-- Bagian Dokumen --
Ilustrasi tempat nongkrong mahasiswa jogja |
Asrama Mahasiswa Papua di jalan Kusumanegara dikepung ratusan polisi
dan anggota ormas, Jumat 15/7 lalu. Jalan di depan asrama ditutup, arus
lalu-lintas dialihkan. Berita itu sedikit dimuat atau disiarkan media
massa tetapi ramai di media sosial. Tentu saja apa yang pro dan kontra
terhadap penanganan aksi damai oleh polisi yang melibatkan ormas
tersebut. Dalam tayangan di Youtube, anggota ormas itu memaki-maki dari
luar pagar dengan aneka macam cacian misalnya separatis, monyet, anjing
dan lain-lain.
Namun di media sosial juga tak kalah serunya kritik terhadap polisi
Jogja tersebut. Ada akun Facebook menulis: Perlakuan tak manusiawi
polisi Jogja mengepung sepanjang hari asrama mahasiswa Papua merupakan
kado pahit buat Kapolri baru yang mantan Kapolda Papua. Gimana polri mau
profesional, menangani aksi damai musti ajak ormas anarkis dan rasis?
Gimana polri junjung HAM kalau mobil PMI yg bawa bantuan logistik untuk
mahasiswa malah diusir. Menangani aksi mahasiswa kok seolah mau perang.
Katanya kota budaya lha kok polisi dan ormasnya begitu? Mana Gubernur
DIY?

-- Daftar Tugas --
1) Tampilkan bagian teks tentang pengepungan asrama mahasiswa Papua tanpa perubahan, dimulai dari "Namun di media" dan berakhir pada "anarkis dan rasis?".
2) Kembalikan semua entri di bawah ini apa adanya, tetapi jangan sertakan gambarnya dalam jawaban.

-- Entri yang Diberikan --
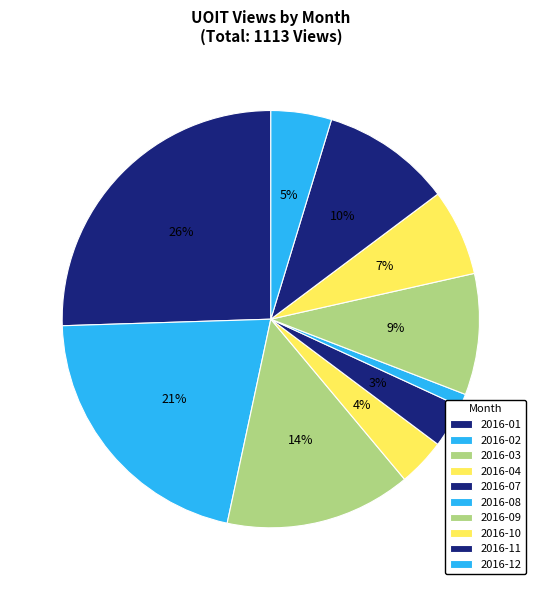

Is there a majority slice in this chart?

No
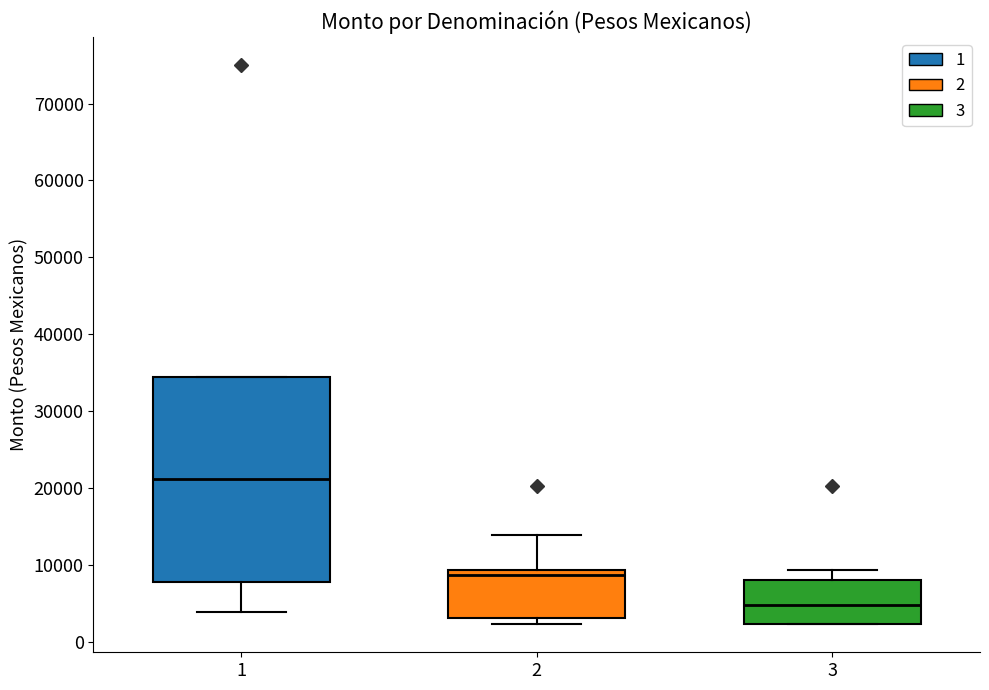

Which box has the lowest median line?

3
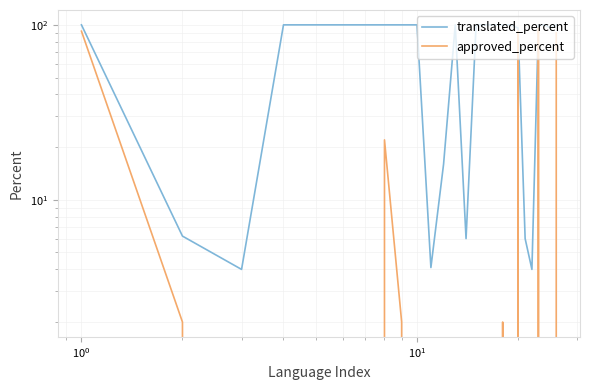

Which series has the widest spread of values?

translated_percent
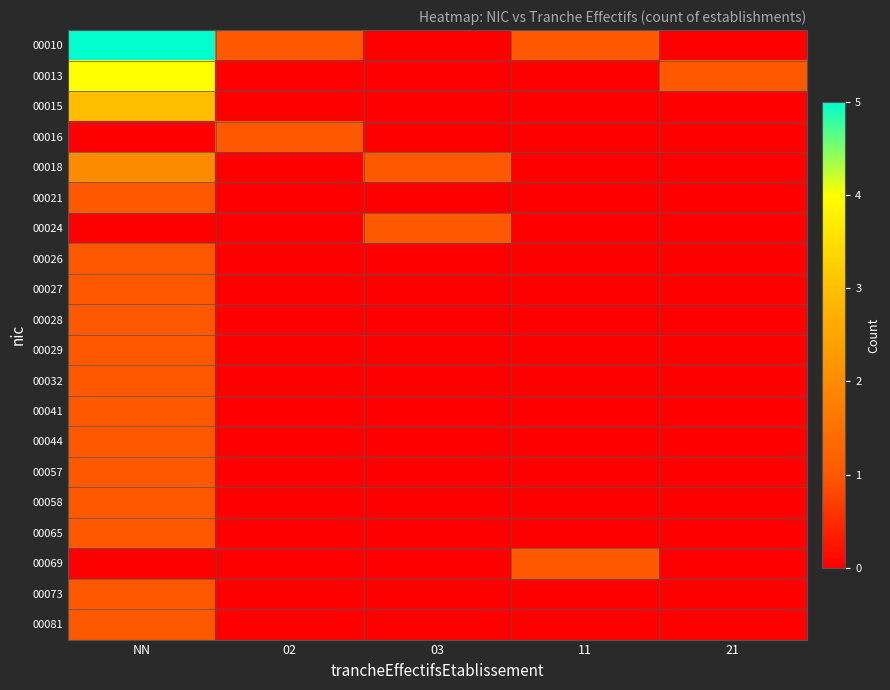

Rank the series by their maximum value, from highest to lowest.

00010, 00013, 00015, 00018, 00016, 00021, 00024, 00026, 00027, 00028, 00029, 00032, 00041, 00044, 00057, 00058, 00065, 00069, 00073, 00081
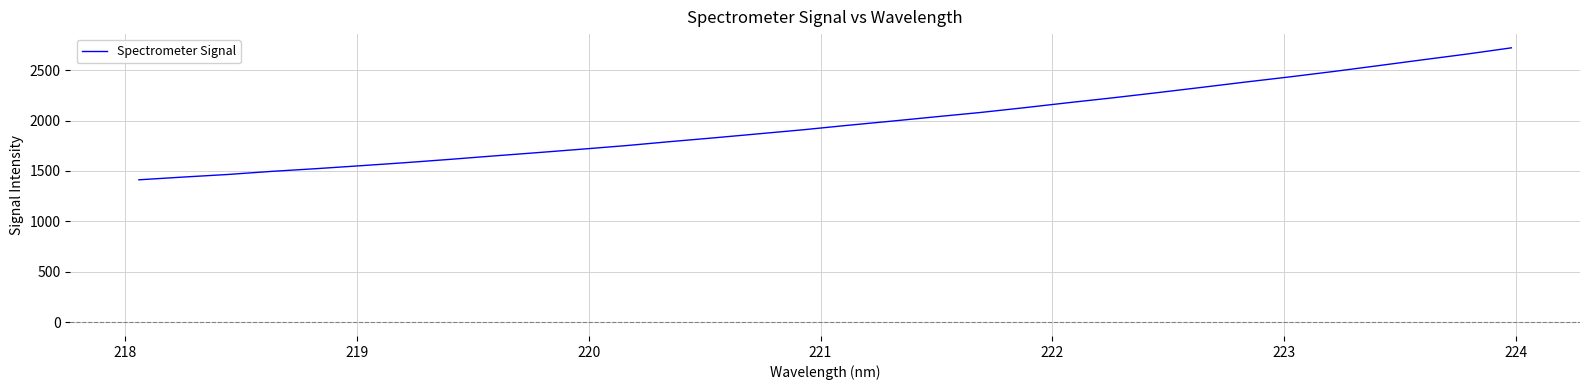

What is the minimum value shown in the chart?

1412.2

-- Jawaban Tersedia --
1)
Namun di media sosial juga tak kalah serunya kritik terhadap polisi
Jogja tersebut. Ada akun Facebook menulis: Perlakuan tak manusiawi
polisi Jogja mengepung sepanjang hari asrama mahasiswa Papua merupakan
kado pahit buat Kapolri baru yang mantan Kapolda Papua. Gimana polri mau
profesional, menangani aksi damai musti ajak ormas anarkis dan rasis?

2)
Is there a majority slice in this chart?

No

Which box has the lowest median line?

3

Which series has the widest spread of values?

translated_percent

Rank the series by their maximum value, from highest to lowest.

00010, 00013, 00015, 00018, 00016, 00021, 00024, 00026, 00027, 00028, 00029, 00032, 00041, 00044, 00057, 00058, 00065, 00069, 00073, 00081

What is the minimum value shown in the chart?

1412.2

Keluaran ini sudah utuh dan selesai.